Un cadeau de Noël...
28 nov. 2020
Par carole lacheray - un cadeau de Noël... - Lien permanent
Je vous propose cette fois ci d’écrire un texte du point de vue d’ un narrateur externe.
Il semble finalement que nous allons pouvoir fêter Noël…mais en comité restreint !
Qu’à cela ne tienne, hauts les cœurs, il est grand temps de penser aux cadeaux puisque la tradition nous y invite. Cadeau inspiré, cadeau empoisonné, cadeau modeste ou cadeau insensé, chaque année c’est le même casse tête pour deviner ce qui ferait plaisir ou enrager ( cela peut arriver….) la personne à qui l’on offre.
Je vous propose cette fois ci d’écrire un texte du point de vue d’ un narrateur externe. Le narrateur externe raconte ce à quoi il assiste, ne connaît des personnages que ce qui peut se voir de l’extérieur. il nous invite à assister au spectacle avec lui.
Votre narrateur nous raconte la réaction d’un personnage découvrant son cadeau le soir de Noël. Cadeau plaisir, cadeau mesquin, cadeau vengeance, ridicule, grandiose ou très surprenant. Faites durer le suspens, permettez -nous d’assister à ce qui peut être un spectacle émouvant, drôle ou pathétique et ne dévoilez qu’à la fin de votre texte la nature du cadeau, ou laissez nous deviner…
Commentaires
Bizarre de se trouver ici. Je ne connais personne, ou presque. Pourquoi cette famille unie et chaleureuse m'a-t-elle invité, moi l'irréductible solitaire, limite misanthrope ? Je n'ai pas l'impression qu'ils soient très religieux, mais l'idée de bonne action pour Noël est tenace.
BrigitteEt si je compte bien, nous sommes 14. Être 13 insupportait sans doute certains, les superstitions sont tenaces.
Ils sont là autour du sapin, élégamment décoré. La lumière est douce. La table a été sommairement débarrassée. Des paquets aux papiers colorés attendent sagement leur destinataire. Une fébrilité joyeuse plane. L'échange de cadeaux est tenace.
Je me mets un peu de côté, je suis arrivé simplement avec un pot d'azalée, des macarons et deux bouteilles de champagne. Je les regarde, tous. La grand-mère (délicieuse octogénaire) reste assise, ses filles ( sympathiques quinquagénaires) finissent de débarrasser et préparent infusion et liqueur. Les maris debout font vaguement le relais des tasses et des verres. Un autre prend des photos. Une jeune ado donne un coup de balai rapide. Les petits enfants jouent au Père Noël, un bonnet ridicule sur la tête. Un arrière petits fils (garçonnet d'une dizaine d'années) est assis en tailleur 2 paquets à ses côtés, qu'avec impatience il commence à ouvrir.

→ **DEMANDE DE TRAVAIL 1**:
Reproduisez fidèlement le passage fourni, depuis « Votre narrateur nous » jusqu'à « Noël est tenace. » inclus.

[Éléments recensés dans un jeu de données]
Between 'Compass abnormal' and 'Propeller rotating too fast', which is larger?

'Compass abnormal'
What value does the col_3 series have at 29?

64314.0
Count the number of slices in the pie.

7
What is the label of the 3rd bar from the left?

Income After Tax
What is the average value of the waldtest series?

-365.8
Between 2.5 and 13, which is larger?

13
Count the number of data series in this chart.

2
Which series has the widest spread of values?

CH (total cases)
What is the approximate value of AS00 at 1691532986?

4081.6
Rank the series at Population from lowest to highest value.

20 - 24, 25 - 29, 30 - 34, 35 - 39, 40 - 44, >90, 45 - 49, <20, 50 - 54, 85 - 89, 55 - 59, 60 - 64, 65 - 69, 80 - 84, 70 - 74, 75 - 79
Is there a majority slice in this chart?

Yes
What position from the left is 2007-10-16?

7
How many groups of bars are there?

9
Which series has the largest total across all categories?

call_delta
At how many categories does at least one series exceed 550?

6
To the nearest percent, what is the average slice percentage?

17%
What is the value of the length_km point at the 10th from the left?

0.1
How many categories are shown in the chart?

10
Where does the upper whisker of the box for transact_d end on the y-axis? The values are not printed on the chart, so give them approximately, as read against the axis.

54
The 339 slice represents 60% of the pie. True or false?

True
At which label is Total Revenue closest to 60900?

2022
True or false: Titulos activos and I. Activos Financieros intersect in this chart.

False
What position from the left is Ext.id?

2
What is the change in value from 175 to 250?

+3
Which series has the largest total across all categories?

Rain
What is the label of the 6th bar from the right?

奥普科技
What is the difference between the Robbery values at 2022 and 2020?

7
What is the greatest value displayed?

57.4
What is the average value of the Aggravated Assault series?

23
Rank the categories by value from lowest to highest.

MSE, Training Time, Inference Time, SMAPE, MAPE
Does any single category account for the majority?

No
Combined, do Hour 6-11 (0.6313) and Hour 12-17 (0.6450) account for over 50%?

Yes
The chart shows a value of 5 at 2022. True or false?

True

→ **DEMANDE DE TRAVAIL 2**:
Remplacez « Count » par « Tally » dans les lignes de données, de la première jusqu'à celle qui contient « How many groups of bars are there? » incluse, sans rien changer d'autre. Ne redonnez que ces lignes.

→ **RÉSULTAT 1**:
Votre narrateur nous raconte la réaction d’un personnage découvrant son cadeau le soir de Noël. Cadeau plaisir, cadeau mesquin, cadeau vengeance, ridicule, grandiose ou très surprenant. Faites durer le suspens, permettez -nous d’assister à ce qui peut être un spectacle émouvant, drôle ou pathétique et ne dévoilez qu’à la fin de votre texte la nature du cadeau, ou laissez nous deviner…
Commentaires
Bizarre de se trouver ici. Je ne connais personne, ou presque. Pourquoi cette famille unie et chaleureuse m'a-t-elle invité, moi l'irréductible solitaire, limite misanthrope ? Je n'ai pas l'impression qu'ils soient très religieux, mais l'idée de bonne action pour Noël est tenace.

→ **RÉSULTAT 2**:
Between 'Compass abnormal' and 'Propeller rotating too fast', which is larger?

'Compass abnormal'
What value does the col_3 series have at 29?

64314.0
Tally the number of slices in the pie.

7
What is the label of the 3rd bar from the left?

Income After Tax
What is the average value of the waldtest series?

-365.8
Between 2.5 and 13, which is larger?

13
Tally the number of data series in this chart.

2
Which series has the widest spread of values?

CH (total cases)
What is the approximate value of AS00 at 1691532986?

4081.6
Rank the series at Population from lowest to highest value.

20 - 24, 25 - 29, 30 - 34, 35 - 39, 40 - 44, >90, 45 - 49, <20, 50 - 54, 85 - 89, 55 - 59, 60 - 64, 65 - 69, 80 - 84, 70 - 74, 75 - 79
Is there a majority slice in this chart?

Yes
What position from the left is 2007-10-16?

7
How many groups of bars are there?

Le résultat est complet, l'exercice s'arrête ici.